Delaware Chancery Court Judge Donald Parsons Jr. criticized lawyers for both companies at the end of a two-week trial over PharmAthene’s allegations that Siga reneged on a promise to license ST-246, an antiviral drug for use in case of terrorist attack. Parsons said he wouldn’t rule until at least April.
“It won’t be a stretch for me to conclude that Siga acted in bad faith in the way they negotiated these agreements,” Parsons said. He also said Annapolis, Maryland-based PharmAthene’s lawyers did little to protect the company’s purported rights to the drug.

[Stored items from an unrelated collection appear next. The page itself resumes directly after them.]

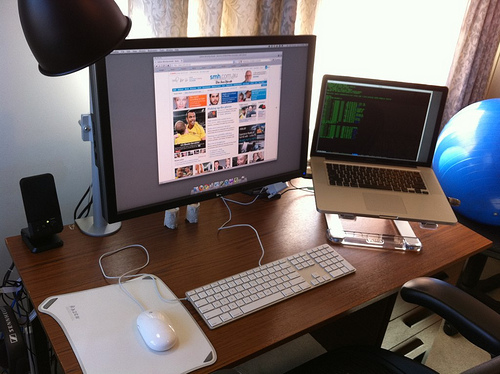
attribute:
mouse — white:
[134, 309, 176, 350]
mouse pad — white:
[53, 278, 209, 373]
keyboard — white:
[187, 245, 354, 328]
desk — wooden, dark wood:
[6, 169, 492, 373]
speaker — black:
[20, 174, 62, 251]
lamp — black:
[18, 2, 137, 77]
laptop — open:
[316, 86, 461, 223]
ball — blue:
[435, 102, 498, 221]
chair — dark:
[285, 286, 497, 373]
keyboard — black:
[323, 162, 431, 194]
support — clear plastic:
[165, 203, 206, 226]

PharmAthene, which sued New York-based Siga in 2006, claims it lost $1.07 billion in potential profit when Siga reneged on the license agreement for a treatment that has gotten the attention of U.S. officials seeking ways to counter biological terror attacks. Siga said talks over the license were never completed and documents outlining proposed terms were marked “non-binding.”
PharmAthene lawyers argued during the trial that Siga was running out of money to develop ST-246 in late 2005 and so approached PharmAthene to consider a merger or a license agreement. PharmAthene ultimately loaned Siga $3 million to help fund the drug’s development while the two companies were in negotiations.
The case is PharmAthene Inc. v. Siga Technologies Inc., CA2627, Delaware Chancery Court (Wilmington).